Cluster A Email Service Issue
Incident Report for OpenSRS
Postmortem

Incident Date: October 28, 2021
Incident Number: PR-2521 

On October 28, 2021, at 11:27 PM ET, Tucows’ hosted email platform experienced service interruption impacting POP/IMAP/Webmail for Prod A. 

The service interruption was caused due to a kernel bug on the affected network storage device causing high load on the system.

At 11:42 PM ET, The engineering team restarted the affected system to restore the services.

On October 29, 2021, at 12:25 AM ET, Another service interruption was observed and lasted for 21 minutes due to the same kernel systems bug.

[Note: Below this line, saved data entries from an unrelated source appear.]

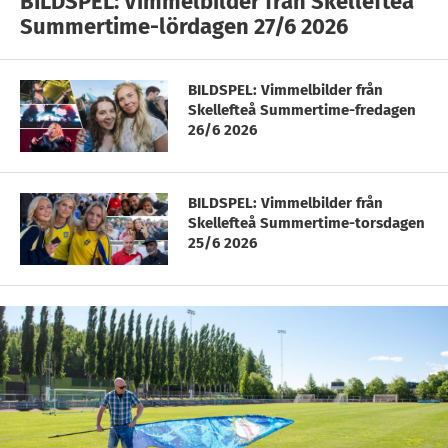
BILDSPEL: Vimmelbilder från Skellefteå
Summertime-lördagen 27/6 2026
BILDSPEL: Vimmelbilder från
Skellefteå Summertime-fredagen
26/6 2026
BILDSPEL: Vimmelbilder från
Skellefteå Summertime-torsdagen
25/6 2026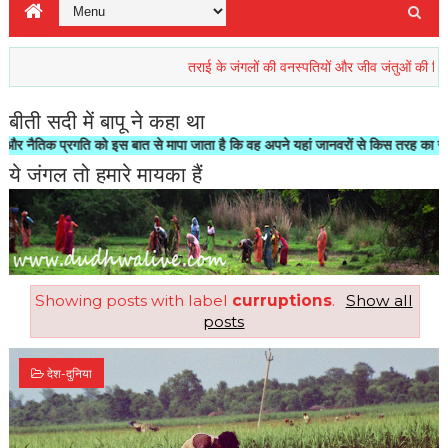
तराई के जंगलों की वनस्पतियों और जीव जंतुओं की रिहाइश खतरे
बीती सदी में बापू ने कहा था
क प्रगति को इस बात से मापा जाता है कि वह अपने यहां जानवरों से किस तरह का सलूक करता 
ये जंगल तो हमारे मायका हैं
Showing posts with label
curruptions
.
Show all
posts
देश-दुनिया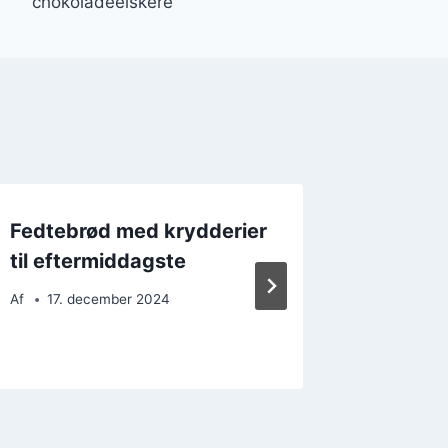
chokoladeelskere
Fedtebrød med krydderier
Fedteb
til eftermiddagste
blåbær
Af
17. december 2024
Af
3. d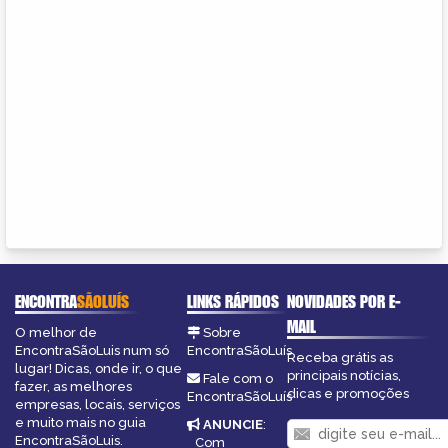
ENCONTRA
SÃOLUÍS
LINKS RÁPIDOS
NOVIDADES POR E-
MAIL
O melhor de
Sobre
EncontraSãoLuis num só
EncontraSãoLuís
Receba grátis as
lugar! Dicas, onde ir, o que
principais notícias,
Fale com o
fazer, as melhores
dicas e promoções
EncontraSãoLuís
empresas, locais, serviços
e muito mais no guia
ANUNCIE
:
EncontraSãoLuis.
Com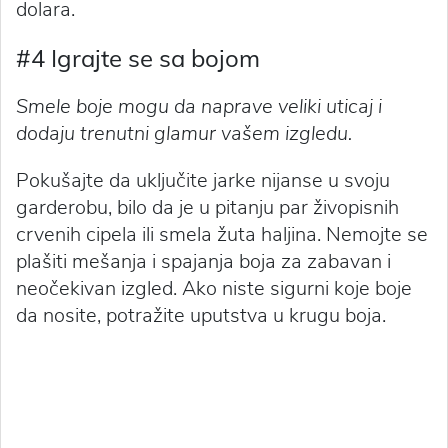
dolara.
#4 Igrajte se sa bojom
Smele boje mogu da naprave veliki uticaj i
dodaju trenutni glamur vašem izgledu.
Pokušajte da uključite jarke nijanse u svoju
garderobu, bilo da je u pitanju par živopisnih
crvenih cipela ili smela žuta haljina. Nemojte se
plašiti mešanja i spajanja boja za zabavan i
neočekivan izgled. Ako niste sigurni koje boje
da nosite, potražite uputstva u krugu boja.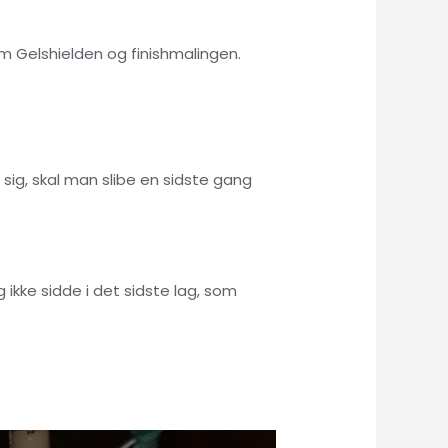
m Gelshielden og finishmalingen.
sig, skal man slibe en sidste gang
 ikke sidde i det sidste lag, som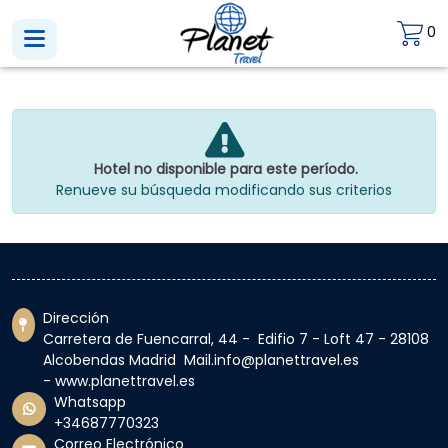
0
Hotel no disponible para este período.
Renueve su búsqueda modificando sus criterios
Dirección
Carretera de Fuencarral, 44 - Edifio 7 - Loft 47 - 28108
Alcobendas Madrid Mail.info@planettravel.es
- www.planettravel.es
Whatsapp
+34687770323
Correo Electrónico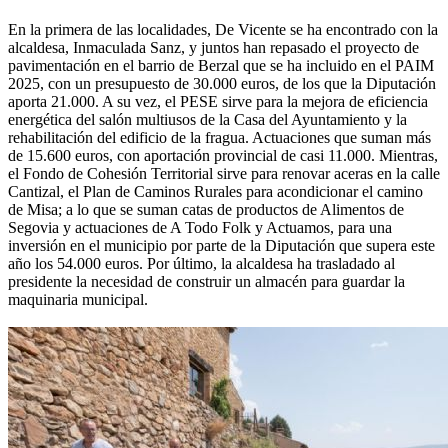
En la primera de las localidades, De Vicente se ha encontrado con la
alcaldesa, Inmaculada Sanz, y juntos han repasado el proyecto de
pavimentación en el barrio de Berzal que se ha incluido en el PAIM
2025, con un presupuesto de 30.000 euros, de los que la Diputación
aporta 21.000. A su vez, el PESE sirve para la mejora de eficiencia
energética del salón multiusos de la Casa del Ayuntamiento y la
rehabilitación del edificio de la fragua. Actuaciones que suman más
de 15.600 euros, con aportación provincial de casi 11.000. Mientras,
el Fondo de Cohesión Territorial sirve para renovar aceras en la calle
Cantizal, el Plan de Caminos Rurales para acondicionar el camino
de Misa; a lo que se suman catas de productos de Alimentos de
Segovia y actuaciones de A Todo Folk y Actuamos, para una
inversión en el municipio por parte de la Diputación que supera este
año los 54.000 euros. Por último, la alcaldesa ha trasladado al
presidente la necesidad de construir un almacén para guardar la
maquinaria municipal.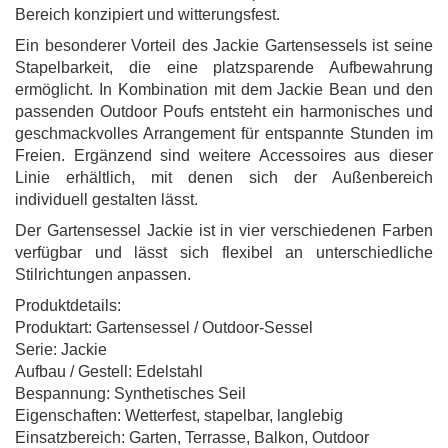
Bereich konzipiert und witterungsfest.
Ein besonderer Vorteil des Jackie Gartensessels ist seine
Stapelbarkeit, die eine platzsparende Aufbewahrung
ermöglicht. In Kombination mit dem Jackie Bean und den
passenden Outdoor Poufs entsteht ein harmonisches und
geschmackvolles Arrangement für entspannte Stunden im
Freien. Ergänzend sind weitere Accessoires aus dieser
Linie erhältlich, mit denen sich der Außenbereich
individuell gestalten lässt.
Der Gartensessel Jackie ist in vier verschiedenen Farben
verfügbar und lässt sich flexibel an unterschiedliche
Stilrichtungen anpassen.
Produktdetails:
Produktart: Gartensessel / Outdoor-Sessel
Serie: Jackie
Aufbau / Gestell: Edelstahl
Bespannung: Synthetisches Seil
Eigenschaften: Wetterfest, stapelbar, langlebig
Einsatzbereich: Garten, Terrasse, Balkon, Outdoor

At 12:46 AM ET, the engineering team performed a restart of the affected network storage devices to stabilize the hosted email environment.

Tucows is in the process of investigating the cause and develop a plan to roll out a permanent solution to address the identified systems bug.

Tucows is committed to continue with the hosted email migration efforts into the new cloud to maintain a scalable and stable hosted email environment.

Thank you,

Tucows Engineering Team

Posted Nov 03, 2021 - 08:00 UTC

Resolved
This incident has been resolved, and all services have been restored. We thank you for your patience while we worked to fix this issue.

Incident Start Time: 10-29-2021 03:27:00 UTC
Incident End Time:10-29-2021 04:50:00
Total Duration: 1 hour, 23 minutes
Posted Oct 29, 2021 - 05:38 UTC
Monitoring
We have deployed a fix and are monitoring the situation.
Posted Oct 29, 2021 - 04:06 UTC
Investigating
We are experiencing degradation of service. Users may experience the following error:

DATABASE ERROR: CONNECTION FAILED!
Unable to connect to the database!
Please contact your server-administrator.

Our engineering team has been engaged and are working to resolve this issue.
Posted Oct 29, 2021 - 03:44 UTC
This incident affected: Hosted Email (Cluster A).